It is safe to say that the initial launch of Google TV was a complete failure. The launch got off to a shaky start; its first demonstration was riddled with delays and network interference, and some said that the demo simply foreshadowed things to come. Probably looking at the advancements rival Apple was making with its Apple TV, Google believed that there was a very viable market for internet connected cable-set boxes.
Google partnered with Logitech and Sony to create and sell the Google TV products. But as it turned out, Google may have overreached in a growing, but small market. Apple TV is probably the most popular of these set-top Bluetooth/internet enabled devices, and it is still a longshot to call the product a success. So, while Google tried to market its devices, consumers were simply not interested. Not to mention that they priced the rather ugly unit a 300 dollars, when potential customers could opt for an Apple TV or Roku at more than half the price.

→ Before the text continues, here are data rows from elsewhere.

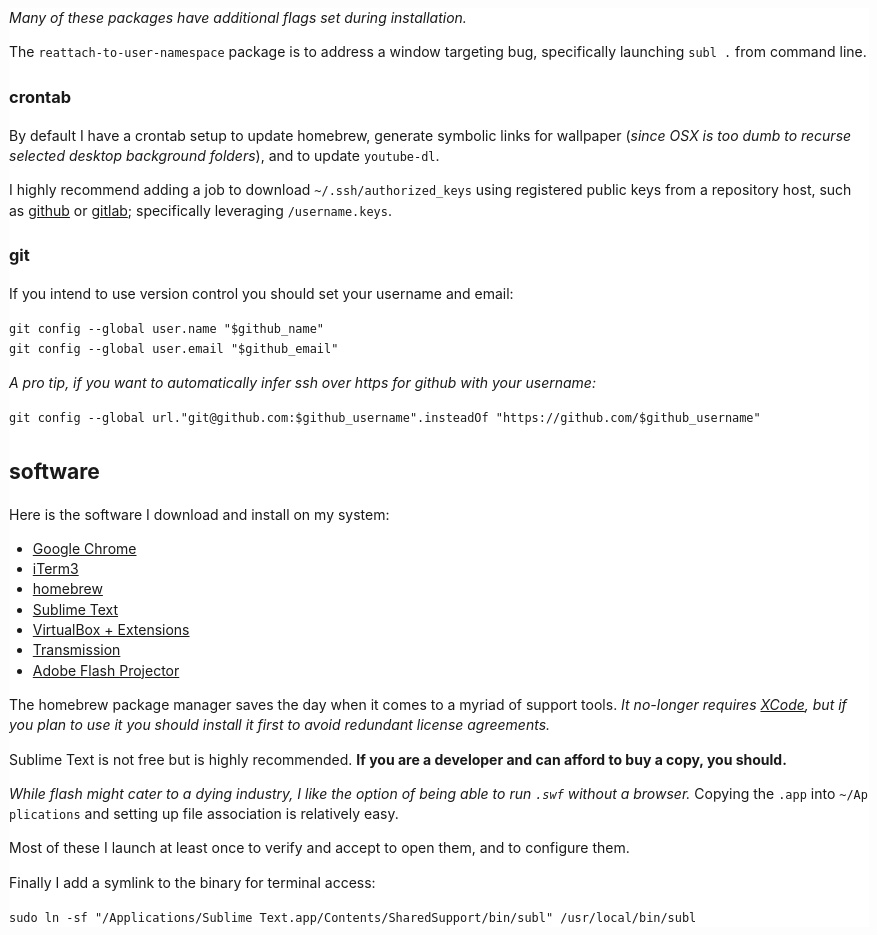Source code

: _Many of these packages have additional flags set during installation._

The `reattach-to-user-namespace` package is to address a window targeting bug, specifically launching `subl .` from command line.


### crontab

By default I have a crontab setup to update homebrew, generate symbolic links for wallpaper (_since OSX is too dumb to recurse selected desktop background folders_), and to update `youtube-dl`.

I highly recommend adding a job to download `~/.ssh/authorized_keys` using registered public keys from a repository host, such as [github](https://github.com) or [gitlab](https://gitlab.com); specifically leveraging `/username.keys`.


### git

If you intend to use version control you should set your username and email:

	git config --global user.name "$github_name"
	git config --global user.email "$github_email"

_A pro tip, if you want to automatically infer ssh over https for github with your username:_

	git config --global url."git@github.com:$github_username".insteadOf "https://github.com/$github_username"


## software

Here is the software I download and install on my system:

- [Google Chrome](https://www.chromium.org/getting-involved/dev-channel)
- [iTerm3](http://www.iterm2.com/version3.html)
- [homebrew](http://brew.sh/)
- [Sublime Text](https://www.sublimetext.com/3)
- [VirtualBox + Extensions](https://www.virtualbox.org/)
- [Transmission](https://transmissionbt.com/download/)
- [Adobe Flash Projector](http://www.adobe.com/support/flashplayer/downloads.html)

The homebrew package manager saves the day when it comes to a myriad of support tools.  _It no-longer requires [XCode](https://itunes.apple.com/us/app/xcode/id497799835), but if you plan to use it you should install it first to avoid redundant license agreements._

Sublime Text is not free but is highly recommended.  **If you are a developer and can afford to buy a copy, you should.**

_While flash might cater to a dying industry, I like the option of being able to run `.swf` without a browser._  Copying the `.app` into `~/Applications` and setting up file association is relatively easy.

Most of these I launch at least once to verify and accept to open them, and to configure them.

Finally I add a symlink to the binary for terminal access:

	sudo ln -sf "/Applications/Sublime Text.app/Contents/SharedSupport/bin/subl" /usr/local/bin/subl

The product launched in 2010 and crashed and burned by the 2011. It seemed that consumers were just not ready for it and Google wasn’t ready to launch it. The moderate success of Apple TV lies within its simplicity and ability to seamlessly connect with other devices and apps a user may older have. It can easily access application like Hulu and Netflix, and offers the iTunes Store for impulse downloads. Even still, many people still don’t understand what exactly Apple TV does. Quite frankly, Google overestimated the ability for the average consumer to change from a trusted technology like television, to something that seems complex. Logitech’s CEO Guerrino De Luca admitted so himself. “The idea that it would happen overnight in Christmas 2010 was very misguided and that also cost us dearly.”
But this new update should hold a brighter outcome, at least that’s what Google is betting on (again). TV makers Sony and Vizio introduced their Google TV set-top boxes, the NSZ-GS7 and Co-Star. The NSZ-GS7 retails at $199 and the Co-Star comes in at $100. Vizio’s Co-star seems to be the more appealing buy of the two. Unlike other set-top boxes that facilitate the internet connection into your TV; the Co-Star connects to your current cable or satellite box. And unlike before, the Google TV devices offer Amazon, Netflix, YouTube, full-screen web browsing, and the OnLive cloud gaming service. Some Android games will be made available though the app store and can be played with the touch enabled controller or available gaming remote. Things are looking much better for Google TV and hopefully this time around failure won’t be the only by-product.